Back in the saddle

We got back from Nashville at 2:00 am yesterday morning. It’s not always fun to drive that late at night, but it’s best for Clark. We had a great time in Nashville. We squeezed alot into a week, but had plenty of time to relax and get reenergized. It’s amazing what a few days off can do. I don’t want to bore you with our itinerary, but some of the hightlights: Marshal County High School 10 year reunion with the class of ’95 (that was fun. . . got to meet a few folks who check out Supermetz blog every once in awhile . . . let’s summarize by drunk guy without his shirt on and shaking a naked butt), staying with good friends, visiting West End, and attending the ZOE leadership conference. A little bit of everything. Clark did great, especially considering he stayed in three different places over the course of five days. Thanks to all who allowed the Metzes to crash your pad (Harrises and Wilhelms – the in-laws have to let us crash . . . we hold their grandson ransom).

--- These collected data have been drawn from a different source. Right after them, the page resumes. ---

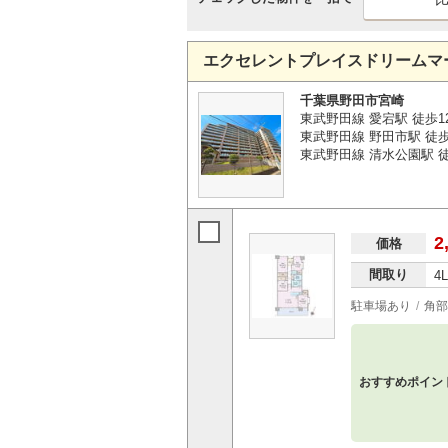
エクセレントプレイスドリームマ
千葉県野田市宮崎
東武野田線 愛宕駅 徒歩1
東武野田線 野田市駅 徒歩
東武野田線 清水公園駅 徒
2
価格
間取り
4
駐車場あり
角部
おすすめポイン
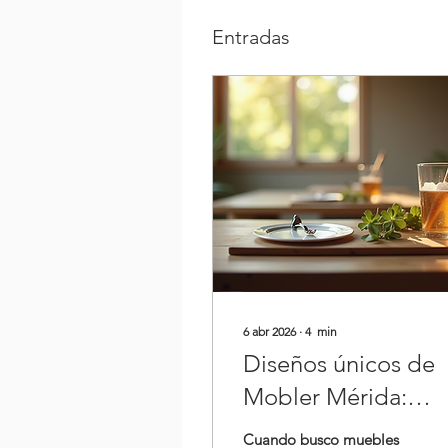
Entradas
6 abr 2026
∙
4
min
Diseños únicos de
Mobler Mérida:
Catálogo destacad
Cuando busco muebles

I did get a chance to finish Hauerwas and Willimon’s book Resident Aliens (well I still have eight pages to read that I will finish when I am done with this post.) Really good book and timely too. Much of what it says was reflected in our leadership discussions at zoe. The leadership conference helped me see that there is alot of great things happening within churches of my heritage. I often only see the infighting and debates that frustrate me, but there are some innovative and out-of-the-box churches out there reaching postmoderns which is exciting. It was good to see a worship assembly that could be blended with acapella, instrumental, ancient, future, gender-neutral, and stylistically eclectic. The conference exemplified a deep-running racism and classism that continues to pervade American Protestantism, especially Churches of Christ.

Some thoughts spurned . . .
– This new “worship movement” within Churches of Christ that focuses on innovative worship styles utilizing ancient practices and a mixed bag of everything else is appealing to me, but I began questiong whether or not this was simply another version of the “self-pleasing” tendency that has plagued modern worship movements. How appealing are newer-old practices cross-culturally? Are we spending more time thinking of creative new ways for our own tribe to worship while neglecting those outside of the family of God?

– Gender equality was the aspect of the conference that Mary Beth and I both were most excited to see. Living and breathing in churches that have squelched women’s rights and continue to fail to see gender equality is a struggle for us both (though I cannot claim to have the same struggle as she feels). Allowing women duties in public worship assemblies makes sense to me. Women read publicly, sang within the praise team, read scripture, prayed, and co-led discussion in groups and one most-impressively, led worship by signing for the deaf. Her interpretive dance was one of the most moving expressions of worship I have experienced. I have moved beyond old arguments regarding this discussion and find myself at a loss for engaging those from the other side in discussions. Their arguments make little sense to me and I am sure what I say confuses rather than helps. I pray for our church and I pray for my wife and other women who have been suppressed and refused power and leadership roles simply because of gender. I don’t write often of this topic because it is so frustrating to me I often end in a rant that isn’t helpful or well-spoken . . . so here is my rant. Churches of Christ have played church for the past forty years and so have great difficulty in overcoming the rules of the game. We have made the public assembly something it was never intended to be. We have refused creative and able bodies public service to their lord because of comfort and tradition (and, more cynically, because it requires others – men, to give up power). I am tired of coming away from these events and making this one of the main foci, because it wasn’t meant to be, however, coming to where we are brings it to the surface.

OK, the rant has ended. It was a good time to make me think and consider all that is available to Christianity in the grand scheme of Christian tradition. Often times I feel isolated here in Columbus as the ministers in my circles are thoroughtly modern. They don’t see where I am coming from. I don’t undertand them. I try to get people to see where I am coming from and often get blank looks. This weekend brought it home. There are plenty out there who think as I do. I am not alone. The time is coming. We are on the cusp of some amazingly widespread changes.

Would that God would just come and restore the kingdom of heaven and bring the glory of his resurrection now . . . then none of this matters!